研究課題/領域番号 |
05671269
|
研究機関 | 九州大学 |
研究代表者 |
外 須美夫 九州大学, 医学部, 講師 (60150447)
|
研究分担者 |
川崎 俊宏 九州大学, 医学部, 助手 (80253433)
岡本 浩嗣 九州大学, 医学部, 助手 (50224077)
|
キーワード | 麻酔薬 / 心収縮性 / 心室圧容量関係 / イソフルレン / ハロセン / α作用 |
研究概要 |
1.吸入麻酔薬の心室・血管系の至適結合様式に対する影響: 心室と血管系の相互関係の解析を心室の最大エラスタンス(Ees)と血管の実効エラスタンス(Ea)の比を用いて、ハロセンとイソフルレンで比較した。イソフルレン麻酔下ではEa/Eesは変化しなかったが、ハロセン麻酔下では2MACでイソフルレンに比べて有意にEa/Eesが増加した。この結果より、心室の収縮性に対する抑制と血管の緊張度に対する抑制がイソフルレンでは同程度に生じるが、ハロセンは血管に対する抑制作用以上に心収縮抑制を生じさせることがわかった。すなわち、イソフルレンは心室の仕事効率を維持するが、ハロセンは減少させる方向に作用することが示唆された。 2.フエニレフリンの心室・血管系の至適結合様式に対する影響: α作用を持つフエニレフリンと麻酔薬による循環抑制との関連を検討した結果、フエニレフリンはハロセンによる心収縮力抑制を改善する可能性があるが、Ea/Ees比が高度に増加し、心室・血管系の結合様式を悪化の方向へ向かわせることが明らかとなった。

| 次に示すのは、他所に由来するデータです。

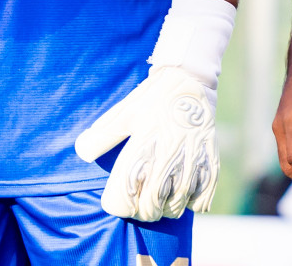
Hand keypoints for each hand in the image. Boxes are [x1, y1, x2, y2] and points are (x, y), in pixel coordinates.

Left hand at [75, 66, 218, 221]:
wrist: (189, 80)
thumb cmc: (152, 99)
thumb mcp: (123, 113)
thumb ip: (102, 136)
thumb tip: (82, 153)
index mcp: (141, 147)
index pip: (124, 197)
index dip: (117, 203)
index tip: (116, 198)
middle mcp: (166, 158)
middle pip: (150, 208)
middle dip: (140, 211)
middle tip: (138, 202)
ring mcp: (190, 163)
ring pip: (175, 208)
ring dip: (165, 209)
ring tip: (160, 198)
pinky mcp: (210, 164)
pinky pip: (201, 201)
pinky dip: (190, 204)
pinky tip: (182, 192)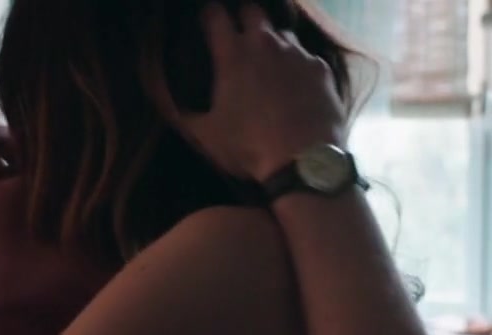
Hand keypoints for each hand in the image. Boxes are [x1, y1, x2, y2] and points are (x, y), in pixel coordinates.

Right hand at [161, 3, 348, 181]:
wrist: (303, 163)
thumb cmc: (248, 147)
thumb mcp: (205, 135)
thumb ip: (183, 114)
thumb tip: (169, 104)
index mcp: (232, 55)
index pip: (214, 15)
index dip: (208, 17)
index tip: (206, 26)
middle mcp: (266, 43)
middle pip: (252, 11)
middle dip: (243, 21)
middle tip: (239, 42)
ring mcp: (297, 54)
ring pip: (282, 33)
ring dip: (273, 44)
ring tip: (271, 67)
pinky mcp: (321, 69)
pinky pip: (307, 58)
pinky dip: (299, 68)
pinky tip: (298, 88)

これに対して、血管拡張薬のプロスタグランディンE1を用いるとEa/Ees比が低下し、心室・血管系の結合様式が改善することが示唆された。 3.低酸素血症の心室・血管系の至適結合様式に対する影響: 低酸素状態が心室・血管系の結合様式どのような影響を与えるかを、Ea/Ees比から検討した。急性の低酸素血症は、Ea/Ees比を減少させ、心室・血管系の結合様式をなるべく効率の良い状態に変化させることが示唆された。この結果は、1994年のアメリカ麻酔学会で発表し、現在投稿準備中である。